Вы наверняка не раз слышали это старое клише «Время лечит все». Я не думаю, что это так. Но сейчас, спустя месяцы и годы, горе и острые углы от смерти Джона действительно сгладились.
В течение нескольких месяцев после смерти Джона на меня свалилось четыре судебных процесса. У Джона была слишком маленькая страховка. (Он всегда считал, что может выгоднее использовать деньги сам, и не желал вкладывать их в какую-то там страховку). Его страховая сумма составляла полмиллиона долларов. Этой же суммой исчислялся его кредит, взносы по которому надо было выплачивать. У меня не было работы. Срок действия контракта с телестудией истек за два месяца до смерти Джона.

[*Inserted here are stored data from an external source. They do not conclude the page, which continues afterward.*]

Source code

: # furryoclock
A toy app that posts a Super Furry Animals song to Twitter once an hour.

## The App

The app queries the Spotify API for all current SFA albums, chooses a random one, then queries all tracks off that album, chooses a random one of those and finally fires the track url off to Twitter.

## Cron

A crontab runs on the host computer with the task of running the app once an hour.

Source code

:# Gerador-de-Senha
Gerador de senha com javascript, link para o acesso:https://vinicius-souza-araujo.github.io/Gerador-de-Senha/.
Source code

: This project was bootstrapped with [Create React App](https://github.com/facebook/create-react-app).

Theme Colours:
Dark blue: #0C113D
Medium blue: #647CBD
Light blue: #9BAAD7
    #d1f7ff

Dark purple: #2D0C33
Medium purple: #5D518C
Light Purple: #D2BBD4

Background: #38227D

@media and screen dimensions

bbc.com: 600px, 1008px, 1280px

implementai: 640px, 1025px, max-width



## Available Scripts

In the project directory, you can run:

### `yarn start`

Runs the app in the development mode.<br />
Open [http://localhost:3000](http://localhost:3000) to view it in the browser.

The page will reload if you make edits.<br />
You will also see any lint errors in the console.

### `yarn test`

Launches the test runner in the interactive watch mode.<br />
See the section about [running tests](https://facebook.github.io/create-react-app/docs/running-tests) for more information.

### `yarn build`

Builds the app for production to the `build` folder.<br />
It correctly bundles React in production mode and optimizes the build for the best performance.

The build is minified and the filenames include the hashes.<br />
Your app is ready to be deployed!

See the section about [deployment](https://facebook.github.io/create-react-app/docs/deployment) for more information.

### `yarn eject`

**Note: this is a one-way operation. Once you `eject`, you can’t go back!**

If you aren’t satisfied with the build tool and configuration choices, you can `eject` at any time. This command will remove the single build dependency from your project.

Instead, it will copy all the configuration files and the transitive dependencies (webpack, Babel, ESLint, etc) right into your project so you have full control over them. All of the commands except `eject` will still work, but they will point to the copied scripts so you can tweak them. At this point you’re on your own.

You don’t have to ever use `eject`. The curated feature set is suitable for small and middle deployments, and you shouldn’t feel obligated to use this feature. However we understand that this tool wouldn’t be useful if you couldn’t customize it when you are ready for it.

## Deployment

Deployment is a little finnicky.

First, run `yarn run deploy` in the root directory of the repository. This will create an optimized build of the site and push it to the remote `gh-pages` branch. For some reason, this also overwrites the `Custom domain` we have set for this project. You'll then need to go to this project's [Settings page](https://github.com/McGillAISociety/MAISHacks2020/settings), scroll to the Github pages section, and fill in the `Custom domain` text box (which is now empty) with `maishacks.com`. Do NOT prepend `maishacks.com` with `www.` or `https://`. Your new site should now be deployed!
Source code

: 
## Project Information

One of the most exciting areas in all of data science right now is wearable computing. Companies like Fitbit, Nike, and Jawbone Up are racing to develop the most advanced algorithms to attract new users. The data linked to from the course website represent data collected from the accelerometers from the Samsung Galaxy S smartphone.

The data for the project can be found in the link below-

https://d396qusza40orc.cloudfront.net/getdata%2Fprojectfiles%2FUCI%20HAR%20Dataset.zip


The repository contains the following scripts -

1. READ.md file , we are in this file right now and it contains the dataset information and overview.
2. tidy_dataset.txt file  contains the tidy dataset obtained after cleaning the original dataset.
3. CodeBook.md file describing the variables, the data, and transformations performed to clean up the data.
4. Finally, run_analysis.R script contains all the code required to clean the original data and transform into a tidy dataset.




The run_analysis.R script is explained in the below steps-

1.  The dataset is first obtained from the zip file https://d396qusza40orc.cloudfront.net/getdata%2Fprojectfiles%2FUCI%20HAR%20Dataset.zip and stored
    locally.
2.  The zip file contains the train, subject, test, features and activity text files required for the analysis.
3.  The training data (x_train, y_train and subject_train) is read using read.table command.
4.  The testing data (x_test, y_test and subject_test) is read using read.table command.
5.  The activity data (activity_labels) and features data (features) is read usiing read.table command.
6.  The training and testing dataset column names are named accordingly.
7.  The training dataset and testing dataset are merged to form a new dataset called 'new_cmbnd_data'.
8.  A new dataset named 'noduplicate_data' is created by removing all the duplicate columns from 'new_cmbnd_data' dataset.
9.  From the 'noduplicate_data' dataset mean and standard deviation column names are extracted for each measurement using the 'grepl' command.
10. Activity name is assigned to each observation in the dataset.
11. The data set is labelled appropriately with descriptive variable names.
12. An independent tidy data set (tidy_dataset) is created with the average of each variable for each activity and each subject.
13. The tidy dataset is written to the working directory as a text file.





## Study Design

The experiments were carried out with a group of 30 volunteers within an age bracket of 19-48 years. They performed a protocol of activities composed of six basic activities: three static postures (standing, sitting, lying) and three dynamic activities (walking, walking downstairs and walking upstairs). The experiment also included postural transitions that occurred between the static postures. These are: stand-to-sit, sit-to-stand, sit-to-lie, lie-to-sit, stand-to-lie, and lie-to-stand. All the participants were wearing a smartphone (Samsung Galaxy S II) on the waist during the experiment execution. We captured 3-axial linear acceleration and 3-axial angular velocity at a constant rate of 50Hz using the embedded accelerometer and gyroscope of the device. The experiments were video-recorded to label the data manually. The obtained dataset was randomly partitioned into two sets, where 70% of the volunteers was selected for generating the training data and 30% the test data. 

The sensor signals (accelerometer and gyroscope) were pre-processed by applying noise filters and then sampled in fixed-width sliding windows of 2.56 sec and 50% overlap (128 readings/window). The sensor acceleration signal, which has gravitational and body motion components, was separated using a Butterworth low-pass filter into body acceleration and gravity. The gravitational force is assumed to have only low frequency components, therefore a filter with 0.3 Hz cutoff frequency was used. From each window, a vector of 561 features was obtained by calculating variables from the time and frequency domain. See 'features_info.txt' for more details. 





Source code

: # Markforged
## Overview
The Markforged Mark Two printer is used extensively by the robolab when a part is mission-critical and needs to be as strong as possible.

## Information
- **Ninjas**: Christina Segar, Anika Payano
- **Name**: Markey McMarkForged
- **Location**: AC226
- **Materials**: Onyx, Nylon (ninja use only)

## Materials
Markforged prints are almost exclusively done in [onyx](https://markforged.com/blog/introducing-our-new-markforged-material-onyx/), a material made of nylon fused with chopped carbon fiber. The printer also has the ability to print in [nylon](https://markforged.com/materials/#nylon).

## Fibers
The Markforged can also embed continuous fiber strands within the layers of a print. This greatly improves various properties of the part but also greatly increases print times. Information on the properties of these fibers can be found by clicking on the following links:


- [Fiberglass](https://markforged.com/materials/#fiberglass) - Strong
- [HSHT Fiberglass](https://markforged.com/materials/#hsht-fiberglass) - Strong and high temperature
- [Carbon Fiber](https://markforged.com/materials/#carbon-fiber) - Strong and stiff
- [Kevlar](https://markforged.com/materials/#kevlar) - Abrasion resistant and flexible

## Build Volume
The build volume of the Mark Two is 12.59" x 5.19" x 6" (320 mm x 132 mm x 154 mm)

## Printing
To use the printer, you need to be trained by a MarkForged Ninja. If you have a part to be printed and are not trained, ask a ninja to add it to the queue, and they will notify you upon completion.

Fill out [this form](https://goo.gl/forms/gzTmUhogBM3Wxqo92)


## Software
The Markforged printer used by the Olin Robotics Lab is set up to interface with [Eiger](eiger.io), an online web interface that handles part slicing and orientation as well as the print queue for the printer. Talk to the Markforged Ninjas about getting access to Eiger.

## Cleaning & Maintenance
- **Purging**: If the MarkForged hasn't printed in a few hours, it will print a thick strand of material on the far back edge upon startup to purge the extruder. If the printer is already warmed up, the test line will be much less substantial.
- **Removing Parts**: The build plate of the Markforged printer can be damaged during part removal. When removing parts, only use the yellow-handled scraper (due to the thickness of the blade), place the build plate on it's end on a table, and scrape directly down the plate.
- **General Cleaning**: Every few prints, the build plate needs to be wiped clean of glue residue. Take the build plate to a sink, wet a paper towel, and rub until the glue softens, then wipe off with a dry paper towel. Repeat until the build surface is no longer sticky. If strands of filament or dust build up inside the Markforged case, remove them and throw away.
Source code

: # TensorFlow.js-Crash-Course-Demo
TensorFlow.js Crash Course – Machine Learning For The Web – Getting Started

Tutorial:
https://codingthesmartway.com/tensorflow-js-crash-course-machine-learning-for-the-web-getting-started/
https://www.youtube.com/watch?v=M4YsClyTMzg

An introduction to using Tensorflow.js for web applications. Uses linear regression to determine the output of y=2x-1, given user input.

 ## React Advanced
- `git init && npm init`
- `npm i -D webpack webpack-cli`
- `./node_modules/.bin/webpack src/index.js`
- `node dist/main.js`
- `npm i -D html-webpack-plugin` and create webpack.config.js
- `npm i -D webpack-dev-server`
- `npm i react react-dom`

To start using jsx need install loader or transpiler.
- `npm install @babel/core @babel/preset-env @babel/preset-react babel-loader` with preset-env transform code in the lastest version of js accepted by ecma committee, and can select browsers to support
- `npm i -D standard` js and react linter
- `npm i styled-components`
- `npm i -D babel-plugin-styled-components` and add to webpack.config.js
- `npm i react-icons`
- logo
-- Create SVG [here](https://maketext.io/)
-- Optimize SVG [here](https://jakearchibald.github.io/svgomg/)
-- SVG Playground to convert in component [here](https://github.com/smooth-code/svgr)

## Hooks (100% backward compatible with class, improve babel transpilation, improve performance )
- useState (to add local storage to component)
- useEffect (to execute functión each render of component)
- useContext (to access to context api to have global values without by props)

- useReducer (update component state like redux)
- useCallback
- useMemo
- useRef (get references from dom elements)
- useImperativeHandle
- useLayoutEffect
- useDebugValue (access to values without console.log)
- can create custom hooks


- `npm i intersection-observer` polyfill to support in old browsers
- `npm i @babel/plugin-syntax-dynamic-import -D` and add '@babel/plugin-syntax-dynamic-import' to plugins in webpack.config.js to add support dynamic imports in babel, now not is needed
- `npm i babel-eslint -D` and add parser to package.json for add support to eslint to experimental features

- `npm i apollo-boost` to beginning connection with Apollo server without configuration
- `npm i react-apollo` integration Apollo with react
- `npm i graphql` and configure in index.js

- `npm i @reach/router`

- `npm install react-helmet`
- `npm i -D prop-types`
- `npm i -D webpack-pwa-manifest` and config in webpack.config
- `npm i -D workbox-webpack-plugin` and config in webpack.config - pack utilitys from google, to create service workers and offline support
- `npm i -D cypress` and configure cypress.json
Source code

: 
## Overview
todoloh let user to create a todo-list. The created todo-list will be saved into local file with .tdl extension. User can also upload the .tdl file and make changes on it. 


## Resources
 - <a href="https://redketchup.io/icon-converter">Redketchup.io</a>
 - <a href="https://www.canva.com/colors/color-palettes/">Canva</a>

Теперь я стала не только вдовой, но и безработной.
Странным образом опыт, который я получила в ходе четырех судебных процессов и построения моей карьеры, придал мне сил. Чтобы выбраться из этой финансовой ямы, мне потребовалось много лет, много адвокатов и тысячи долларов. И не раз друзья спрашивали меня, не сержусь ли я на Джона за то, что он оставил меня в такой ситуации. Нет, я не могу сказать, что держу на него зло, ведь Джон не хотел умирать и не собирался оставлять меня на съедение адвокатам или в нищете.
Сегодня, много лет спустя, я снова замужем и у меня пятеро детей. Создав семью с моим теперешним мужем, Робертом Ивзом, я пришла, как многие сказали бы сейчас, «на все готовенькое». Часто жизнь моей семьи сравнивают с телешоу. Но каким бы крутым ни было это шоу, реальная жизнь совсем другая. Мы заново собрали наш семейный совет, мы вместе ездили в отпуск и придумывали новые семейные традиции. С нашими детьми мы заканчивали школу, боролись с зависимостью от наркотиков и поступали в колледж.